Shekhar Saxena, M.D. and director of the Department of Mental Health and Substance Abuse at the World Health Organisation explains that not only can alcohol consumption lead to addiction, but it is also an influencing factor on many other diseases such as cancer and cardiovascular disease – findings show that alcohol is linked to 200 disorders.
“This is a significant public health problem,” Saxena told Shape. “The number of deaths remains very high, and it’s not coming down.”
16% of drinkers binge drink, with 50% of the alcohol consumed worldwide being spirits, which is far more concentrated than wine or beer. The results also showed that the average person guzzles 6.2 litres of pure alcohol each year, with cheap prices making it even more accessible.

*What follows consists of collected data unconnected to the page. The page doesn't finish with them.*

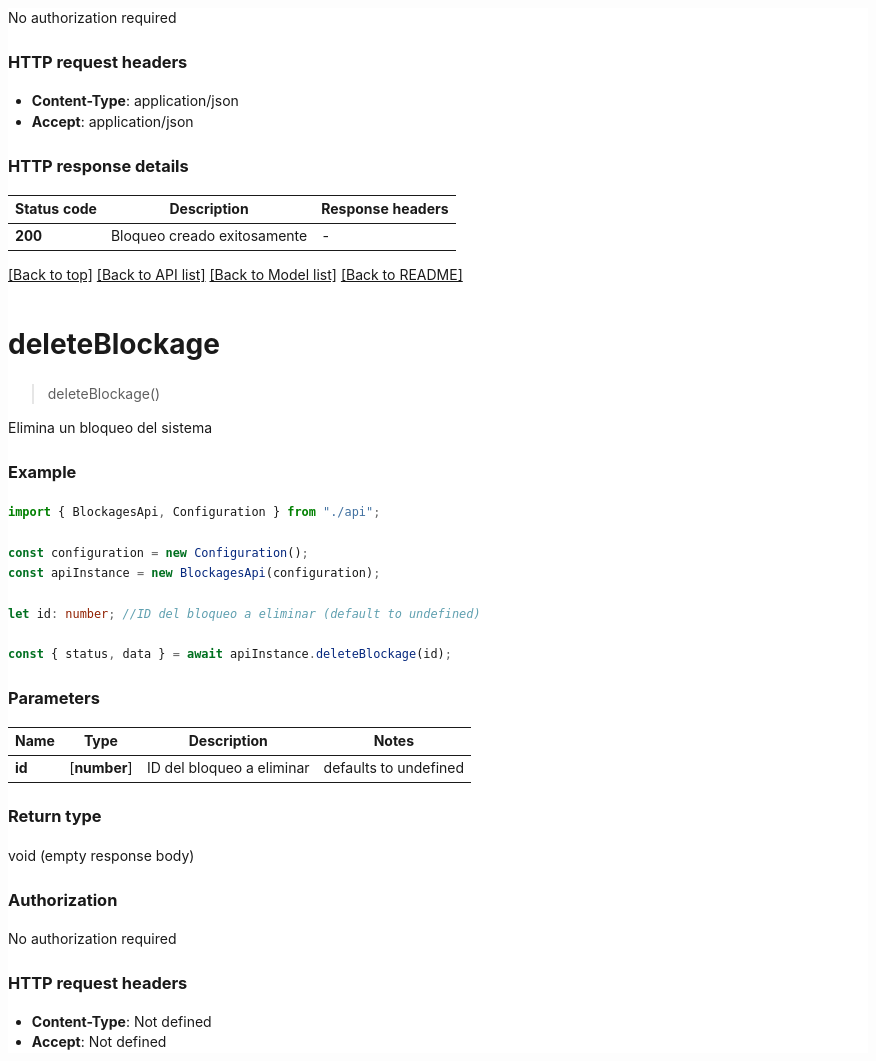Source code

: No authorization required

### HTTP request headers

- **Content-Type**: application/json
- **Accept**: application/json

### HTTP response details

| Status code | Description                 | Response headers |
| ----------- | --------------------------- | ---------------- |
| **200**     | Bloqueo creado exitosamente | -                |

[[Back to top]](#) [[Back to API list]](../README.md#documentation-for-api-endpoints) [[Back to Model list]](../README.md#documentation-for-models) [[Back to README]](../README.md)

# **deleteBlockage**

> deleteBlockage()

Elimina un bloqueo del sistema

### Example

```typescript
import { BlockagesApi, Configuration } from "./api";

const configuration = new Configuration();
const apiInstance = new BlockagesApi(configuration);

let id: number; //ID del bloqueo a eliminar (default to undefined)

const { status, data } = await apiInstance.deleteBlockage(id);
```

### Parameters

| Name   | Type         | Description               | Notes                 |
| ------ | ------------ | ------------------------- | --------------------- |
| **id** | [**number**] | ID del bloqueo a eliminar | defaults to undefined |

### Return type

void (empty response body)

### Authorization

No authorization required

### HTTP request headers

- **Content-Type**: Not defined
- **Accept**: Not defined
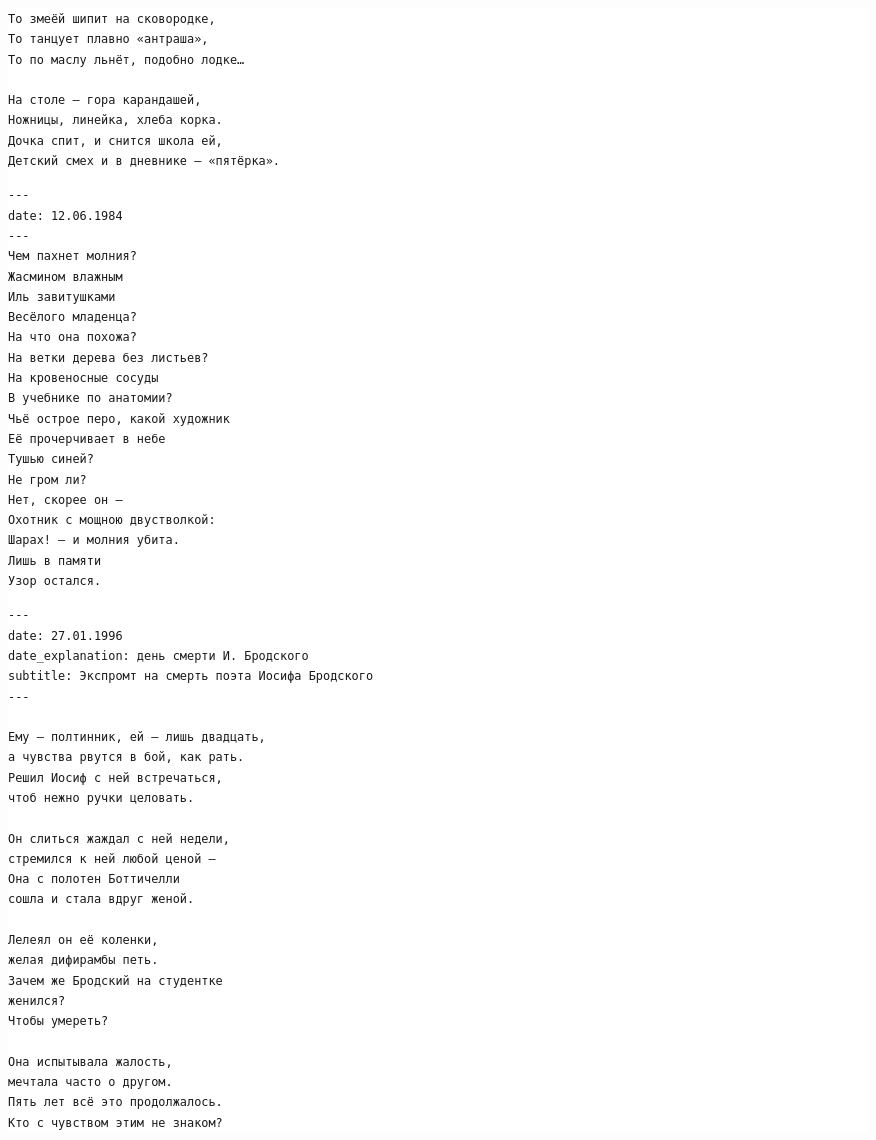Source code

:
 ```poem Воскресный вечер
То змеёй шипит на сковородке,
То танцует плавно «антраша»,
То по маслу льнёт, подобно лодке…

На столе — гора карандашей,
Ножницы, линейка, хлеба корка.
Дочка спит, и снится школа ей,
Детский смех и в дневнике — «пятёрка».
```

<a id="vospominanie-o-molnii"></a>

```poem Воспоминание о молнии
---
date: 12.06.1984
---
Чем пахнет молния?
Жасмином влажным
Иль завитушками
Весёлого младенца?
На что она похожа?
На ветки дерева без листьев?
На кровеносные сосуды
В учебнике по анатомии?
Чьё острое перо, какой художник
Её прочерчивает в небе
Тушью синей?
Не гром ли?
Нет, скорее он —
Охотник с мощною двустволкой:
Шарах! — и молния убита.
Лишь в памяти
Узор остался.
```

<a id="iosif-i-deva-mariya-sozzoni"></a>

```poem Иосиф И Дева Мария Соззани
---
date: 27.01.1996
date_explanation: день смерти И. Бродского
subtitle: Экспромт на смерть поэта Иосифа Бродского
---

Ему — полтинник, ей — лишь двадцать,
а чувства рвутся в бой, как рать.
Решил Иосиф с ней встречаться,
чтоб нежно ручки целовать.

Он слиться жаждал с ней недели,
стремился к ней любой ценой —
Она с полотен Боттичелли
сошла и стала вдруг женой.

Лелеял он её коленки,
желая дифирамбы петь.
Зачем же Бродский на студентке
женился?
Чтобы умереть?

Она испытывала жалость,
мечтала часто о другом.
Пять лет всё это продолжалось.
Кто с чувством этим не знаком?

```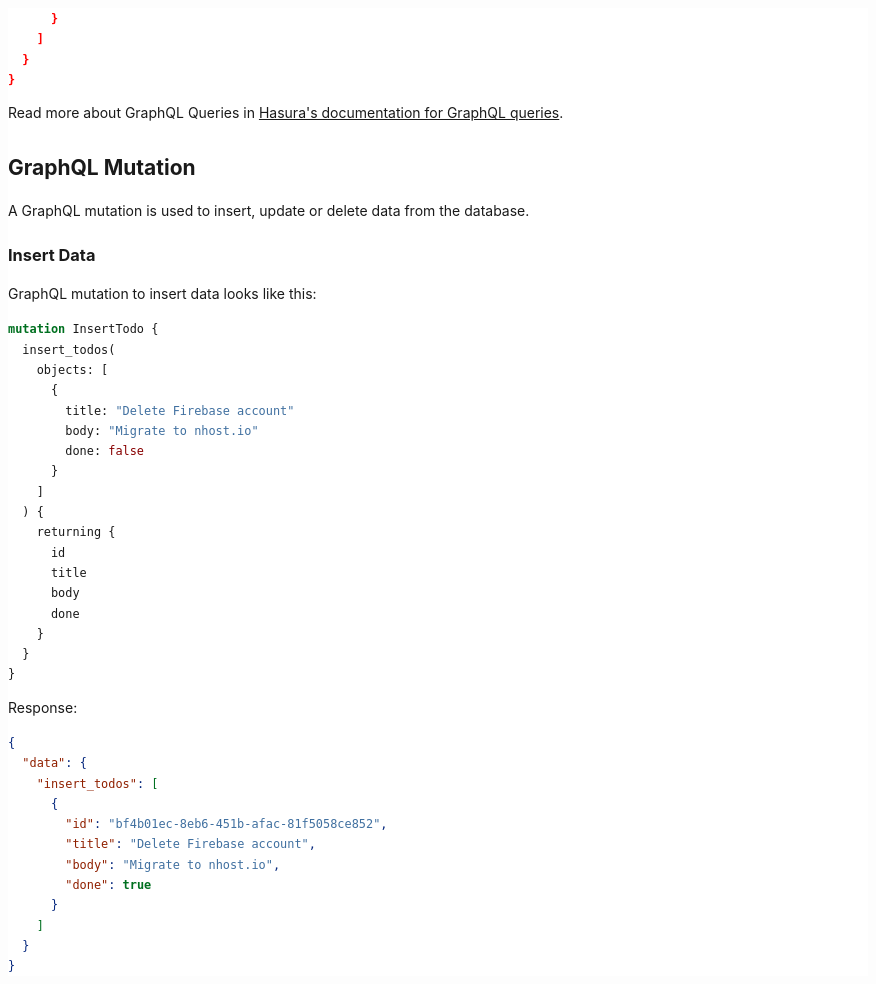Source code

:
 ```json
      }
    ]
  }
}
```

Read more about GraphQL Queries in [Hasura's documentation for GraphQL queries](https://hasura.io/docs/latest/graphql/core/databases/postgres/queries/index/).

## GraphQL Mutation

A GraphQL mutation is used to insert, update or delete data from the database.

### Insert Data

GraphQL mutation to insert data looks like this:

```graphql
mutation InsertTodo {
  insert_todos(
    objects: [
      {
        title: "Delete Firebase account"
        body: "Migrate to nhost.io"
        done: false
      }
    ]
  ) {
    returning {
      id
      title
      body
      done
    }
  }
}
```

Response:

```json
{
  "data": {
    "insert_todos": [
      {
        "id": "bf4b01ec-8eb6-451b-afac-81f5058ce852",
        "title": "Delete Firebase account",
        "body": "Migrate to nhost.io",
        "done": true
      }
    ]
  }
}
```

Binge drinking even impacts stats on fatal motor accidents, with approximately 50% of accidents related to alcohol.
Women are said to have an increased risk of alcohol-related side effects. Due to differences in metabolism and estrogen, alcohol reaches peak levels more quickly in ladies, so are more likely to become intoxicated, lose judgment, and be at a higher risk for cirrhosis, or liver scarring.
The National Institute on Alcohol Abuse and Alcoholism recommends no more than three drinks in a day and no more than seven in a week.